# Выбранный текст:
-*-
Г.Владимов, возглавлявший одно время Российское отделение "Эмнести интэрнэшнл", сокрушался, помню, по поводу того, какие "доброхоты" вдруг валом повалили в его организацию, еще вчера обещавшую срок заключения, а теперь ставшую трамплином для "политической" эмиграции.
Моя же личная "смута" - ехать, не ехать - продлилась две недели. Наклюнулась работа в эпидемстанции, и проблема снялась сама собой. Запомнился только ужас при мысли о том, что если уеду, то никогда не увижу больше своих родителей, дочери (от первого брака), родины вообще и Байкала в частности.
Заканчивая главу этим эпизодом, я делаю как бы особую отметину в биографии, имея в виду, что, сложись все иначе, дальнейшая моя судьба... и ныне решительно не представима.
За без малого тридцать лет "полунелегальщины" имел я не менее сотни "контактов" с представителями Комитета государственной безопасности - от лейтенантов до генералов. Поскольку все эти "контакты" были, как говорится, "по делу", то в большинстве случаев какие-либо личностные характеристики моих "контактеров" удавалось скорее угадывать, чем отчетливо фиксировать. То есть всякий раз передо мной была скорее функция, нежели личность.
Однако множество случайных или неслучайных встреч с прочими людьми напрочь забылись и порой вспоминаются лишь по какой-нибудь ассоциации, в то время как каждый "контакт" с представителем "органов" помнится ну как будто вчера, и при том ничто ни с чем не перепутывается: время, место, обстоятельства, последствия - все живо памятно и хронологически выстроено.
Самая отчетливая картинка - это мои первые допросы в пятьдесят седьмом. На меня, студента первого курса истфака Иркутского госуниверситета, заведено дело по "антисоветчине", но я не арестован и даже не на "подписке", меня попросту "таскают" на допросы после лекций. Поставивший на себе крест, я более всего трепещу за судьбу моих "кружковцев". Саша Дулов, сын уважаемого профессора истории, Наташа Симонова - дочка начальника иркутского гарнизона... И остальные... Всех их я "вовлек", "заговорил" обязанностью нашего поколения "докопаться до полной правды в культе личности"... Я инициатор. Они - жертвы моей инициативы. Так подает "дело" следователь майор Анфисов, и в этом я с ним полностью согласен. Но только в этом...
-*-
# Показанные данные:

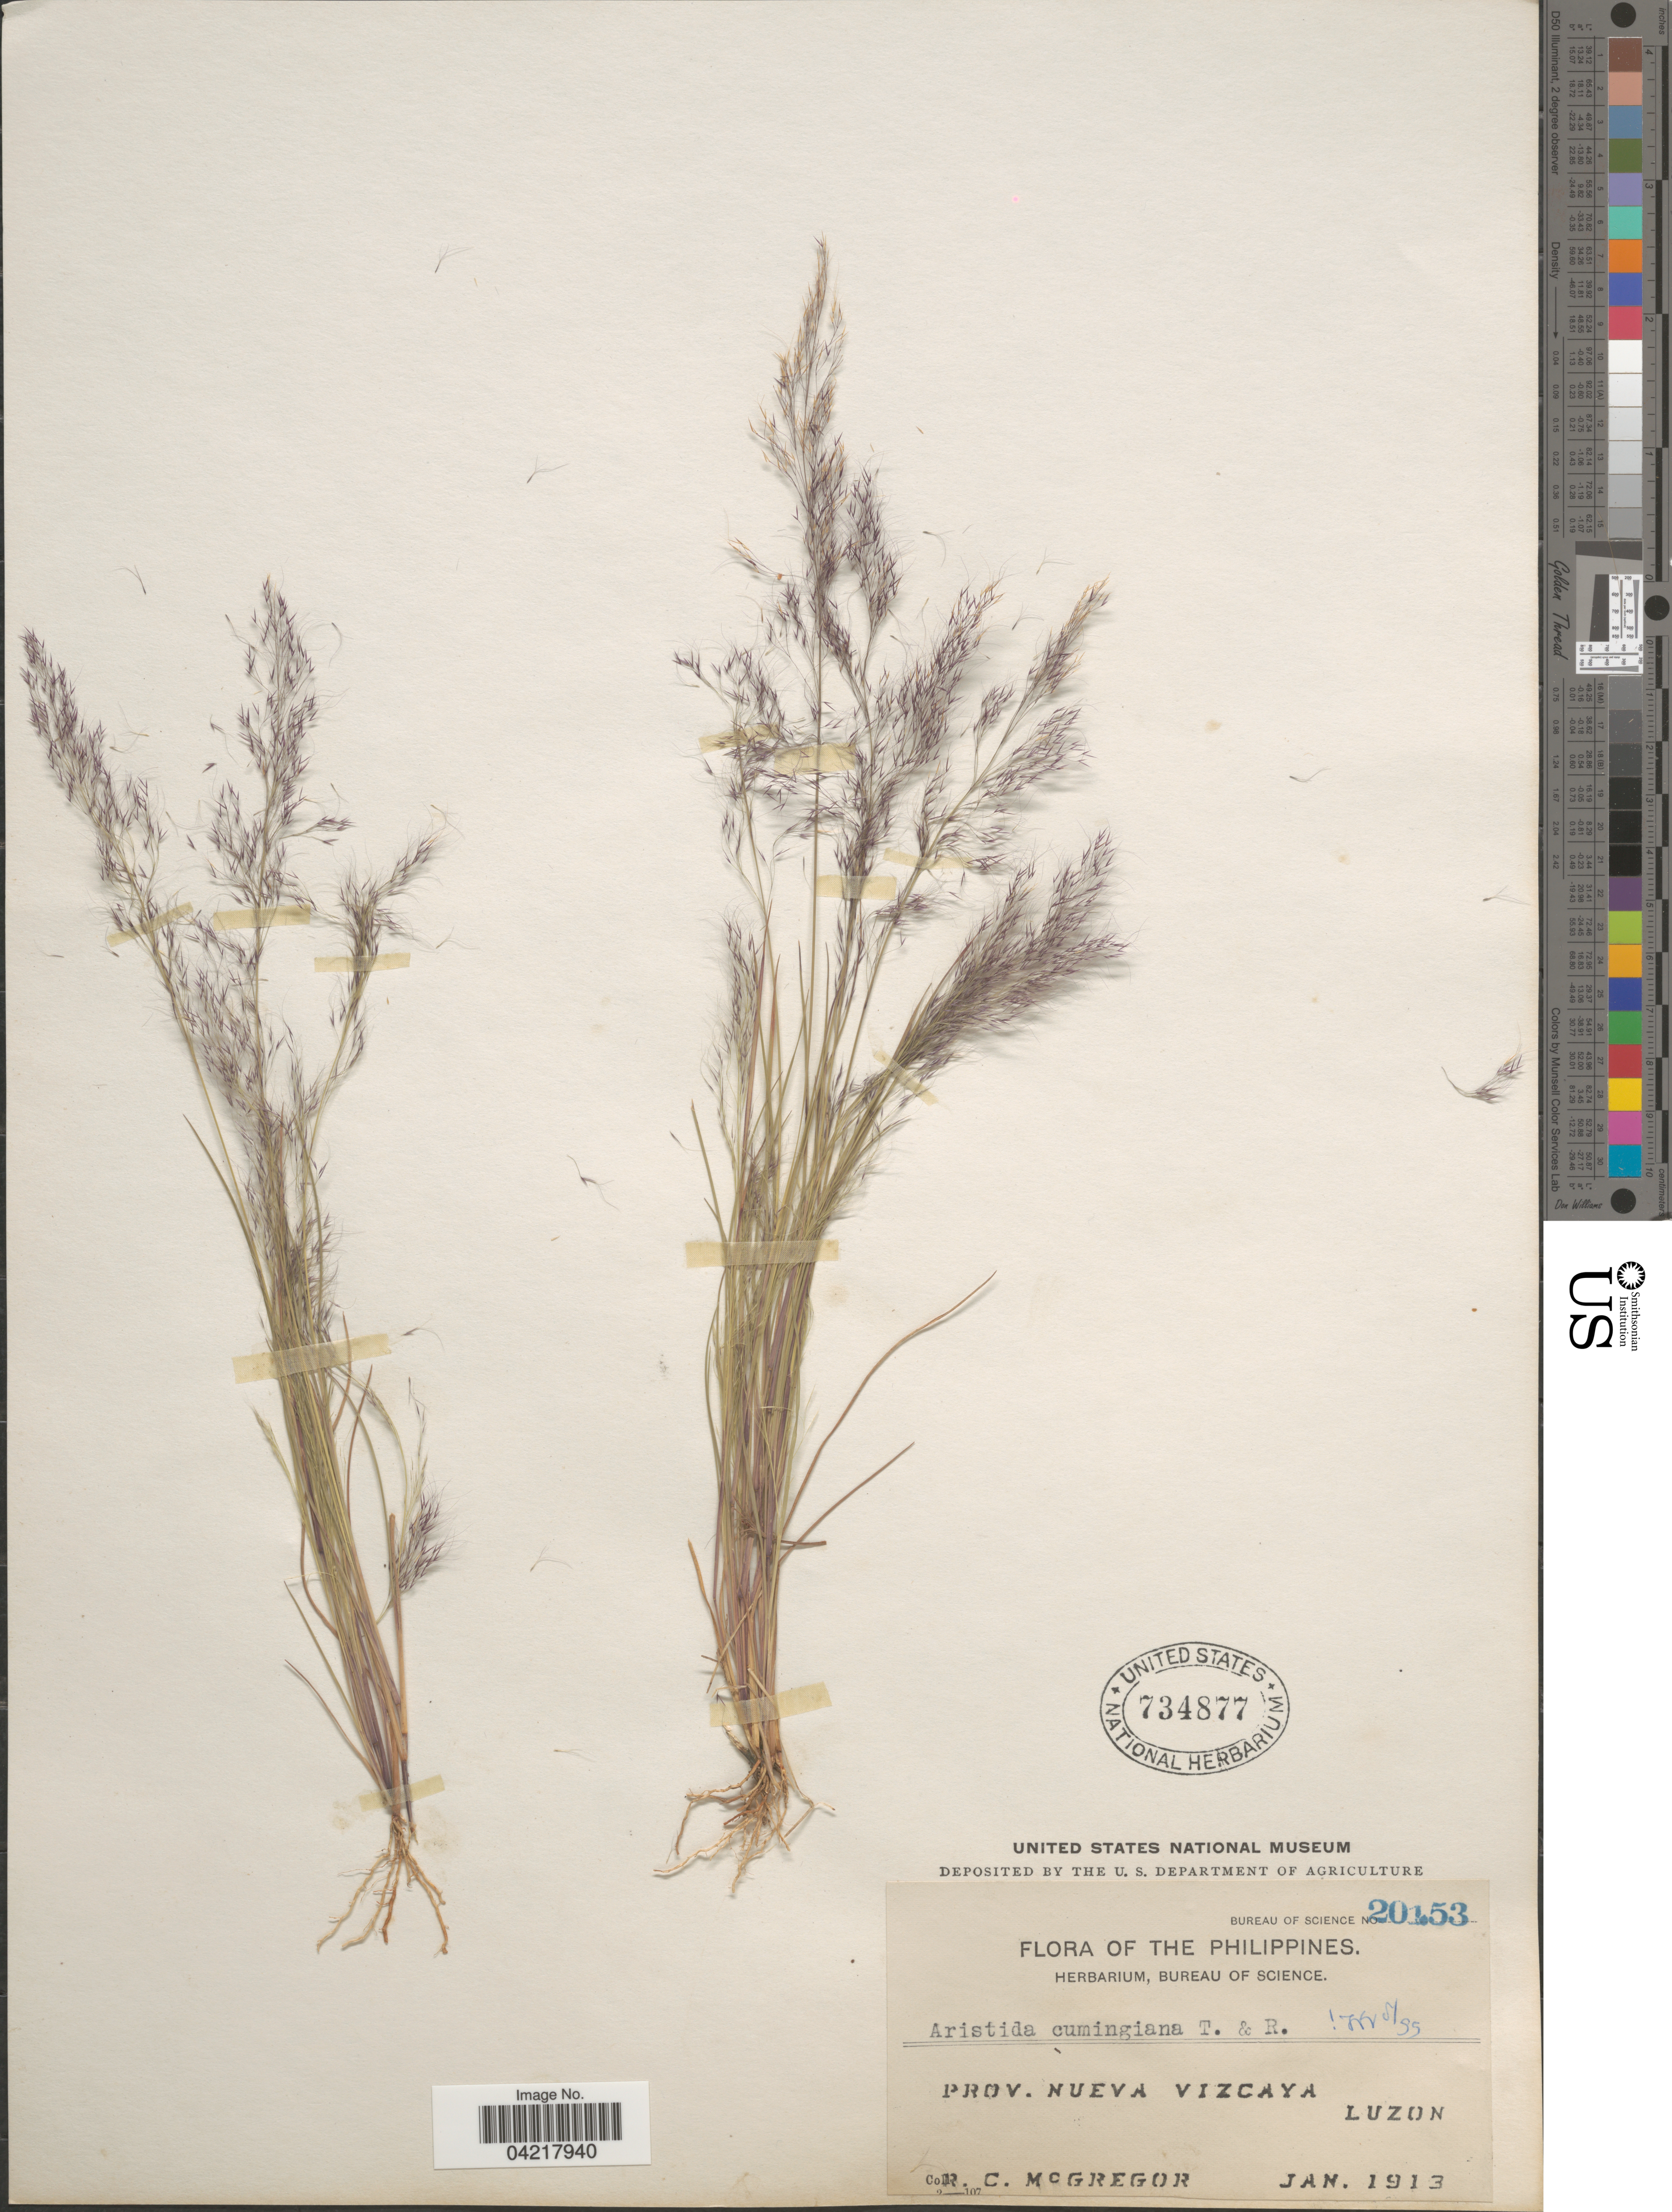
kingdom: Plantae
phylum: Tracheophyta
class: Liliopsida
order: Poales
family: Poaceae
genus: Aristida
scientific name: Aristida cumingiana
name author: Trin. & Rupr.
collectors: R. C. McGregor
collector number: Bureau of Science 20153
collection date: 1913-01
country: Philippines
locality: Prov. Nueva Vizcaya. Luzon.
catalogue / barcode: US 734877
-*-
# Задания:
A. Сколько времени, согласно выбранному тексту, продлилась личная «смута» рассказчика?
B. Выпишите без изменений строки гербарных данных, начиная со строки, содержащей «name author: Trin. & Rupr.», и заканчивая последней из этих строк, включительно.

# Ответы:
A. Две недели.

B.
name author: Trin. & Rupr.
collectors: R. C. McGregor
collector number: Bureau of Science 20153
collection date: 1913-01
country: Philippines
locality: Prov. Nueva Vizcaya. Luzon.
catalogue / barcode: US 734877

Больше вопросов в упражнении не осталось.